Muy cierto, da en envidia. Mientras Ángela Meckel logró 16 años en el poder de manera clara, limpia e inteligente, aquí tuvimos un camorrero que duró 8 años en el poder a punta de trampas y con 6402 falsos positivos a sus espaldas y que desafortunadamente el glorioso Ejercito Nacional defiende a capa y espada.
Magdalena(45338)26 de diciembre de 2021 - 12:12 a. m.
Más que envidia la mayoría nos sentimos muy tristes por la desesperanza que nos invade.Como usted dice la estamos en manos de líderes ineptos corruptos se pelean en ese congreso para aprobar leyes que garanticen sus puestos a partir del robo,la muerte e inequidad.
Gilberto(54899)25 de diciembre de 2021 - 07:45 p. m.
La noche de 20 de Diciembre de 2021 se aprobó Proyecto de Ley de Seguridad Ciudadana, que prácticamente termina criminalizando aun más la protesta social. Estás TERRIBLES imágenes aumentarán exponencialmente y contarán con el apoyo dictatorial uriBESTIA. *Si no abrimos los ojos, nos exponemos a perderlos. * Tooodos y tooodas a apoyar el Pacto Histórico en 2022 para encausar la patria.
Luis(39449)25 de diciembre de 2021 - 06:32 p. m.

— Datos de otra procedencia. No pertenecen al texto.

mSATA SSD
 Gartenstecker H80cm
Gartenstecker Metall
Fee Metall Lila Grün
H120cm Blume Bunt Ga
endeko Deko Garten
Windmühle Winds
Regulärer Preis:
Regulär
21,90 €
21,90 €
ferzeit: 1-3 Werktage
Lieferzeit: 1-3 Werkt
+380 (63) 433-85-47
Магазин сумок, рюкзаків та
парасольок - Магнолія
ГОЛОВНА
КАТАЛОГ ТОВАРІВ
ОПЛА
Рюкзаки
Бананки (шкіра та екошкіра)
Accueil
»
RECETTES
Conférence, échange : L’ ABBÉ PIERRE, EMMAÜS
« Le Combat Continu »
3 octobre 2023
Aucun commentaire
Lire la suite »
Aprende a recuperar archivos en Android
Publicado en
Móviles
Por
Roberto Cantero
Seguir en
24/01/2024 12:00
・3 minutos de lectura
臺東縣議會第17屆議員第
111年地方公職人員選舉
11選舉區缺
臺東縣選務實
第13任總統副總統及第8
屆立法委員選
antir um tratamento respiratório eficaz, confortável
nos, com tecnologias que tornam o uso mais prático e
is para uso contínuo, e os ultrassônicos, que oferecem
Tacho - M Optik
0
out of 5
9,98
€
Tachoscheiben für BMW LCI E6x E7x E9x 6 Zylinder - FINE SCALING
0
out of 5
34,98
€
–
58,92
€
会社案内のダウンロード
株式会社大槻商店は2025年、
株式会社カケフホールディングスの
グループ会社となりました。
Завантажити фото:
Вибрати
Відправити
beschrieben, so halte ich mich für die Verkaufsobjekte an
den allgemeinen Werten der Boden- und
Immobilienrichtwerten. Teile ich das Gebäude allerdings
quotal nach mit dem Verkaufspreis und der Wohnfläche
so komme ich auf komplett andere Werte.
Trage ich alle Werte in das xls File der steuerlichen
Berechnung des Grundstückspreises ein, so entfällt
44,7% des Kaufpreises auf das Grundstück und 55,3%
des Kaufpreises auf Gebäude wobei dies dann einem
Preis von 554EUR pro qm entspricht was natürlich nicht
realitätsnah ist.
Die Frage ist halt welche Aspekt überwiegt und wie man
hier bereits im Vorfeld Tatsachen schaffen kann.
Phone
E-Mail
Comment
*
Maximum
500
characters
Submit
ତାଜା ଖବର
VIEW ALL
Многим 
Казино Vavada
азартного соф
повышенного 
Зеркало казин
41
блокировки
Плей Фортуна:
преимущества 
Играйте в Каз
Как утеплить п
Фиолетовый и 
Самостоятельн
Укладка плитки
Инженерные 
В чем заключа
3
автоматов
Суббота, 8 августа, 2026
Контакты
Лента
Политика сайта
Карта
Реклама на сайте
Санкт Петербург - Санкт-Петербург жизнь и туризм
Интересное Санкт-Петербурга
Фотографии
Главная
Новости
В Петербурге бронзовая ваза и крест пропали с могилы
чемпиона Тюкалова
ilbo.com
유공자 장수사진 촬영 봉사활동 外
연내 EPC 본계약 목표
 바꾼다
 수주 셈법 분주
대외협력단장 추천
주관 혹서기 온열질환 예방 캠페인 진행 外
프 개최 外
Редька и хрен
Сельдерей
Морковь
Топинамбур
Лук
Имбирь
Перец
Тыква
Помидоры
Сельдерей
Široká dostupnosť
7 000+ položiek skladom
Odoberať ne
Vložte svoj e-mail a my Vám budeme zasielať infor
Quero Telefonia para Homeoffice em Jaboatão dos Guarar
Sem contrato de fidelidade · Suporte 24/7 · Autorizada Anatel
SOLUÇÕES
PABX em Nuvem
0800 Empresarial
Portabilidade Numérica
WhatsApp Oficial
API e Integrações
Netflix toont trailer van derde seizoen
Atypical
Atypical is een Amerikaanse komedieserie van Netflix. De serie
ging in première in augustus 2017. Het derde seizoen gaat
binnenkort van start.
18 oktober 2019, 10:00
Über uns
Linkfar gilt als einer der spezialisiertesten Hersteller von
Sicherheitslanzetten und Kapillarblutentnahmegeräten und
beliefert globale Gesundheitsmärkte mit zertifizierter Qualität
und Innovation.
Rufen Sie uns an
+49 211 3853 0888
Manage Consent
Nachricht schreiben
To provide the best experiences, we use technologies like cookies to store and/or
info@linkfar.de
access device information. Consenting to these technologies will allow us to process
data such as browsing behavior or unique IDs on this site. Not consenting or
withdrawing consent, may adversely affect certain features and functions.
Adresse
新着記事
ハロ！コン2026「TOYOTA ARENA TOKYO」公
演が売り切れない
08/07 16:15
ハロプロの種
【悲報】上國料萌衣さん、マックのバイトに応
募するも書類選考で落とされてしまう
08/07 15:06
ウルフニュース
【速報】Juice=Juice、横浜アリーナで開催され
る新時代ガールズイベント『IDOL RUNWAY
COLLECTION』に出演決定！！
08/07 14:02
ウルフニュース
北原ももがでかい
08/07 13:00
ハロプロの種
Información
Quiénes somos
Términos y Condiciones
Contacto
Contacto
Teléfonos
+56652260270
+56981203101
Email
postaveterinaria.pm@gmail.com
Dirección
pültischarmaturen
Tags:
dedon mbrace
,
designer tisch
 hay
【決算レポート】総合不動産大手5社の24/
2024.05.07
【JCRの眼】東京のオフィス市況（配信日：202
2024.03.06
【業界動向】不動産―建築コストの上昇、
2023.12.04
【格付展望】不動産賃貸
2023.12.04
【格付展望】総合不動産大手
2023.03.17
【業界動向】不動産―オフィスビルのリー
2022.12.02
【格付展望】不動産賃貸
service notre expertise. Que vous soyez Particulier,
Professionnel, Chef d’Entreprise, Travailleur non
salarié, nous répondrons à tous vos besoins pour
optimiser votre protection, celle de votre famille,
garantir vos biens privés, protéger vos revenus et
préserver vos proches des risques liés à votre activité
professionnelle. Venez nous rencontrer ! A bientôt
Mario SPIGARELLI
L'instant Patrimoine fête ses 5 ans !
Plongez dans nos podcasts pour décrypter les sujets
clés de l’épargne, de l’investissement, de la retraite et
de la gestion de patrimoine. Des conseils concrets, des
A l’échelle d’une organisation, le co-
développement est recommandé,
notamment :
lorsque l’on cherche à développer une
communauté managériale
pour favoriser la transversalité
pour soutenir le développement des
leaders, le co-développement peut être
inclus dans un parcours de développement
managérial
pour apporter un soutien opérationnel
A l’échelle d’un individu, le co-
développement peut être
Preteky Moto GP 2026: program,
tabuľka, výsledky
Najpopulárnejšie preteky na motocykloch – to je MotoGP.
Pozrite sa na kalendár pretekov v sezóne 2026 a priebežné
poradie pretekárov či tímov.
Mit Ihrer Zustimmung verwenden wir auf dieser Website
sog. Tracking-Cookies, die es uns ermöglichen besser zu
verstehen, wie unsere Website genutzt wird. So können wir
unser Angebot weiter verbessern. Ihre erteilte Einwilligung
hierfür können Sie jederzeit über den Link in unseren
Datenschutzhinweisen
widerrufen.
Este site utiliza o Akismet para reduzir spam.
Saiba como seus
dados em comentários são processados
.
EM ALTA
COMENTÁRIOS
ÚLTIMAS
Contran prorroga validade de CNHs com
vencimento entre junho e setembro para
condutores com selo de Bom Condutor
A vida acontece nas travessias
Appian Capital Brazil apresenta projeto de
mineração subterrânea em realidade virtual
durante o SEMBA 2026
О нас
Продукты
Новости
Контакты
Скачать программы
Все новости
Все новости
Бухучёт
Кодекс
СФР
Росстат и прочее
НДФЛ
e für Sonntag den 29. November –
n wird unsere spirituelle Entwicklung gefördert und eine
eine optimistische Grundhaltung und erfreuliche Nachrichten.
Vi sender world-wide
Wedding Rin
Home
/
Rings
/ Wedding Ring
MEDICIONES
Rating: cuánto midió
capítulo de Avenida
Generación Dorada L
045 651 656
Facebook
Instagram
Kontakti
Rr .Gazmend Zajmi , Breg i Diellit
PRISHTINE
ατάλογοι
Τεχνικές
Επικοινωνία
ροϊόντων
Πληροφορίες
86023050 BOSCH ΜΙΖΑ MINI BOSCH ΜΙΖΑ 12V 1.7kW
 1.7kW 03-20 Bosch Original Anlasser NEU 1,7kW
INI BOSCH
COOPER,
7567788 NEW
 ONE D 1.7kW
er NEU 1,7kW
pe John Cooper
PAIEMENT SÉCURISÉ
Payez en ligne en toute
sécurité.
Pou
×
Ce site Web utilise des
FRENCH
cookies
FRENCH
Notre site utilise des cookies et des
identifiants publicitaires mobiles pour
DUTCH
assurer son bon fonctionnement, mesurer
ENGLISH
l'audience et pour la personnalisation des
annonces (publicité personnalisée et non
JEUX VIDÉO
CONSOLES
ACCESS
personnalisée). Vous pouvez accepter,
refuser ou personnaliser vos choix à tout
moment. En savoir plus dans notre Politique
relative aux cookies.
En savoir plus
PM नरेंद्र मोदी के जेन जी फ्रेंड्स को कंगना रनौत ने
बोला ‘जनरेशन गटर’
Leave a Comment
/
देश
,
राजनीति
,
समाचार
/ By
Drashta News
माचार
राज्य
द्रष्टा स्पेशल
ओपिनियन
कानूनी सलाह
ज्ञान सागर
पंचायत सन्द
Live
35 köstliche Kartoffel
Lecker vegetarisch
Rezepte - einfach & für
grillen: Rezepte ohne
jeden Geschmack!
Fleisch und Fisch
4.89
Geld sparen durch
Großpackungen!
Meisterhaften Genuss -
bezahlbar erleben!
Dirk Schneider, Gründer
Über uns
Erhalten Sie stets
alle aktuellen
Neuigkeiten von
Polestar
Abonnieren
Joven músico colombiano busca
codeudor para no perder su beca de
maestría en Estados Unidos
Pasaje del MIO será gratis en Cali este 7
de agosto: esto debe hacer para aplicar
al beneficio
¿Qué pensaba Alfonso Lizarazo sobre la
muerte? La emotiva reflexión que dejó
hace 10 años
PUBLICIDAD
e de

Alemania nos debe tener envidia por no tener un expresidente violador, camorrero, falso, ruin, ladron, narco, paraco e hdp como alvaro uribe velez.
Didier(12213)25 de diciembre de 2021 - 01:24 p. m.
Solo me resta decir, que el 65% de ciudadanos colombianos sienten envidia, de como un liderazgo tan mediocre y corrupto sigue gobernando.